The Tape Confirms Altcoin Rotation

The London-New York overlap is printing a clear signal: capital is rotating into mid-cap altcoins while Bitcoin consolidates. $FIGR_HELOC trades at $1.04, up 1.52% over 24 hours with $130M in volume - a respectable turnover rate that suggests conviction rather than noise. $TRX holds $0.32 with 0.83% gains and substantially higher $459M volume, anchoring liquidity across the overlap window. $LEO sits at $9.44, the smallest gainer at 0.59%, but the three-asset spread reveals a pattern: when peak liquidity hours fire up, altcoin bid-ask spreads tighten and retail + institutional sized orders execute without slippage penalty.

This contrasts sharply with the previous session structure. Most altcoins either range-bound or liquidate during Asia-exclusive hours due to lower depth. The overlap - when London institutional traders overlap with New York market open - is when real conviction capital deploys. The tape today shows no panic bids, no flash crashes, no vacuum-fill mechanics that typically precede larger corrections. Instead, steady accumulation at support.
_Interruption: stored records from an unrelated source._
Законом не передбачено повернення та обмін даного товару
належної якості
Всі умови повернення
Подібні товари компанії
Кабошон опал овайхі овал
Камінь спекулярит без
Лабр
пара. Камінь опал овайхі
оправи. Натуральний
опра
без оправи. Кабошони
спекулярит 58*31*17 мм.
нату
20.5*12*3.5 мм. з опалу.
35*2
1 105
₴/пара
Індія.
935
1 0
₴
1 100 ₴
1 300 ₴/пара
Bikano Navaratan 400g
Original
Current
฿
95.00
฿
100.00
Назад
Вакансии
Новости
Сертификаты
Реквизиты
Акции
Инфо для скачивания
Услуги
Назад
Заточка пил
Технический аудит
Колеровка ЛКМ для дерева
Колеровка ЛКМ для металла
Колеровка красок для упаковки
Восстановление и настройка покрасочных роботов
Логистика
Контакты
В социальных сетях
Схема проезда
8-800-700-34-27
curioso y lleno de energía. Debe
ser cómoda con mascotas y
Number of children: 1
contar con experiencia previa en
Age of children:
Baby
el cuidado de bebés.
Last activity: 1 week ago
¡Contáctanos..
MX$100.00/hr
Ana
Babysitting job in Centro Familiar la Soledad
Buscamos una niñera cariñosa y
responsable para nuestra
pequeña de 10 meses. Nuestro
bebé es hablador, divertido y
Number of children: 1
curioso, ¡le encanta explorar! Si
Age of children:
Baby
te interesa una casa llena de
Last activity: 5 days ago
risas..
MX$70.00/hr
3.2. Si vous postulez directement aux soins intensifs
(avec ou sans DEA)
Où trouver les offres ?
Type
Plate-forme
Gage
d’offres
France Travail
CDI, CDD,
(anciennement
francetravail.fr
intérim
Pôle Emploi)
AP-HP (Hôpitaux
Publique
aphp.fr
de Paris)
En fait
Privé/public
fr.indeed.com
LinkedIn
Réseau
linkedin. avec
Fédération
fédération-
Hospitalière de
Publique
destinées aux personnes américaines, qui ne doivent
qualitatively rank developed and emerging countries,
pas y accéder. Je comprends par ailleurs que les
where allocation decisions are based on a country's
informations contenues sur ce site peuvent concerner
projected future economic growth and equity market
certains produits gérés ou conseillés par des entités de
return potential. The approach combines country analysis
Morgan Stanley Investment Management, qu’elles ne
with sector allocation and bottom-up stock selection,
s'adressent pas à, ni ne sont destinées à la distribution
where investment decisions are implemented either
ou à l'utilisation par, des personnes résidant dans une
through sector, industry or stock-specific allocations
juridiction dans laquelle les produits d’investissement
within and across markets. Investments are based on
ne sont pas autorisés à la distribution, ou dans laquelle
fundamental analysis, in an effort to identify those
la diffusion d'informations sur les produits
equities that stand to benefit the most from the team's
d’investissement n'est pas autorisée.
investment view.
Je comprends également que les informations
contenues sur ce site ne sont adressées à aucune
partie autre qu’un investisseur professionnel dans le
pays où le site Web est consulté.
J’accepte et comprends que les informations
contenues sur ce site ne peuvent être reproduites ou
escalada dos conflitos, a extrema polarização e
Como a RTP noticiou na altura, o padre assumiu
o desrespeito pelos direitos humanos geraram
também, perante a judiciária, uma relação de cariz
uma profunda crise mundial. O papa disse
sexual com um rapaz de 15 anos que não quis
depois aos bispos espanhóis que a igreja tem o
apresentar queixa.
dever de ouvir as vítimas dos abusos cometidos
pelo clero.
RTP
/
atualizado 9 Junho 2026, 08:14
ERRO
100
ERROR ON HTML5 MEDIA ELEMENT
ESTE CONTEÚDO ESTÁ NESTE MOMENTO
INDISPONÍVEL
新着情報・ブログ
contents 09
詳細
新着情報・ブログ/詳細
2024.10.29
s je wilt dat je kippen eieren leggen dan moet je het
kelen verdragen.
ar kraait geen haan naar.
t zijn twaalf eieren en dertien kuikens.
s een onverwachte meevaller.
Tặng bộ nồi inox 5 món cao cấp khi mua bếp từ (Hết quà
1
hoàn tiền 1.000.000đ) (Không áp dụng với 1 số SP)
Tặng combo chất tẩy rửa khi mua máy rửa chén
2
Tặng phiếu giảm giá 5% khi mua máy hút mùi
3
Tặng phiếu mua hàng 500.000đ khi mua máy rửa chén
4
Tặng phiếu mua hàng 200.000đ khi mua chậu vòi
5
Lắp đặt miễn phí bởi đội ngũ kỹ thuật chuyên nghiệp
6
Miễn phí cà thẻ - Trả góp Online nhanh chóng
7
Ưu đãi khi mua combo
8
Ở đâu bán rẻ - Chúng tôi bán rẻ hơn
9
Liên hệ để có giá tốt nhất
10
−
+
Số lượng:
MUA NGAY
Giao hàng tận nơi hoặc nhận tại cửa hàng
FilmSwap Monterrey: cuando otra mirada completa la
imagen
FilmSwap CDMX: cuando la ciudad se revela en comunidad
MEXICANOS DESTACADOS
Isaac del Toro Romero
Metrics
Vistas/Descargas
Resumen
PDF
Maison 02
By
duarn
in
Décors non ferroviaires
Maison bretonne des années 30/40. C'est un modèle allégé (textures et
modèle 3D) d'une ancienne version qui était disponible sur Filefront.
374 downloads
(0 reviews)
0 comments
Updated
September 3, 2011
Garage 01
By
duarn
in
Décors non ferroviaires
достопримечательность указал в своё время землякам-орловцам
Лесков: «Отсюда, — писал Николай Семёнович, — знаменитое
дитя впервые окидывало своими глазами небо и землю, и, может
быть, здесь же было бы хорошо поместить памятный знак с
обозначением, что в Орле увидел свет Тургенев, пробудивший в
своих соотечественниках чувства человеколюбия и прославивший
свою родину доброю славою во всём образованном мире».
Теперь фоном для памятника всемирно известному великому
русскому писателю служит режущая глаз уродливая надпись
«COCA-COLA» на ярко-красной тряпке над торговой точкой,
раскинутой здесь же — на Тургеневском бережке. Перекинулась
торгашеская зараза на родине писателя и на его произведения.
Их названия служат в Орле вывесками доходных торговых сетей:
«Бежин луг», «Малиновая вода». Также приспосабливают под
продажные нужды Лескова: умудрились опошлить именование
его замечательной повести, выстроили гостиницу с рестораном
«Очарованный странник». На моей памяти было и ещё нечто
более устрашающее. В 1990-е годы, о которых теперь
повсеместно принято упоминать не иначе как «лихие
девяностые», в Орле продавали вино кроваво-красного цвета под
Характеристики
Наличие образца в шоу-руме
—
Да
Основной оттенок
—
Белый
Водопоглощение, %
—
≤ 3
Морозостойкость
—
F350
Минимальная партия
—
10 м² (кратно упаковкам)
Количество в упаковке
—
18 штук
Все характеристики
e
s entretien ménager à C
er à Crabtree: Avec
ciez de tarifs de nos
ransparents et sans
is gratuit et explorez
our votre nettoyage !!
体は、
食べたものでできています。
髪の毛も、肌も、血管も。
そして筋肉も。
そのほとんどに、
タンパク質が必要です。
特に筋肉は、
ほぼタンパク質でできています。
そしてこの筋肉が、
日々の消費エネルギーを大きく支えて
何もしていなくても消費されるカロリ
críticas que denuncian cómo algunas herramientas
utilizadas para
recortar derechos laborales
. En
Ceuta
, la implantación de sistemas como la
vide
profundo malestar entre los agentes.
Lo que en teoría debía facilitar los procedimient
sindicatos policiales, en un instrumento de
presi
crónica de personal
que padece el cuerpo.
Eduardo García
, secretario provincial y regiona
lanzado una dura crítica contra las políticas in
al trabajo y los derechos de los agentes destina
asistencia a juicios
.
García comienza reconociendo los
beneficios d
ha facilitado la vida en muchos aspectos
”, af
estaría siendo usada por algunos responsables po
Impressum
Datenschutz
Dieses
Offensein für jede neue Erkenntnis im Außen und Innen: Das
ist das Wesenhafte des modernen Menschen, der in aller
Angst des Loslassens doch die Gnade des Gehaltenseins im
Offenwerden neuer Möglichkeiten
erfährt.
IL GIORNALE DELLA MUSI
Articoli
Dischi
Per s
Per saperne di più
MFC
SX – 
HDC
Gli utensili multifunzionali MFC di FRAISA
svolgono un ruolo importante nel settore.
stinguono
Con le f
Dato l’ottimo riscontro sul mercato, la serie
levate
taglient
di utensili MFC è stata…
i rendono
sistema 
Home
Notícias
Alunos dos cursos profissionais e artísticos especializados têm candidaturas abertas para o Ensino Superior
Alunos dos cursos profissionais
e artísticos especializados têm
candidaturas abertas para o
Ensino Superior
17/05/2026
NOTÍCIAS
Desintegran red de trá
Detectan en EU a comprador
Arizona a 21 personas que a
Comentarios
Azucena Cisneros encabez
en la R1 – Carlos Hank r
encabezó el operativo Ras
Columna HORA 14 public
Bitcoin Relative Strength: Not a Breakaway Yet

$BTC remains the baseline anchor, but it is not leading the move. Bitcoin's stagnation or consolidation is permissive for altcoin outperformance - not causative. The three assets tracked here are gaining independent of a Bitcoin pump, which is the required condition for genuine altcoin season. If Bitcoin were rallying hard, $TRX and $FIGR would likely be flat or down on the ratio.

The $459M volume in $TRX is notable because it exceeds typical daily turnover for that size asset. $FIGR at $130M on a sub-$2 price shows institutional-grade on-chain activity. Neither asset is experiencing a death cross or breakdown in key support bands. Instead, both maintain position above their 50-day simple moving averages, a structural baseline that traders across time zones use as a persistence filter.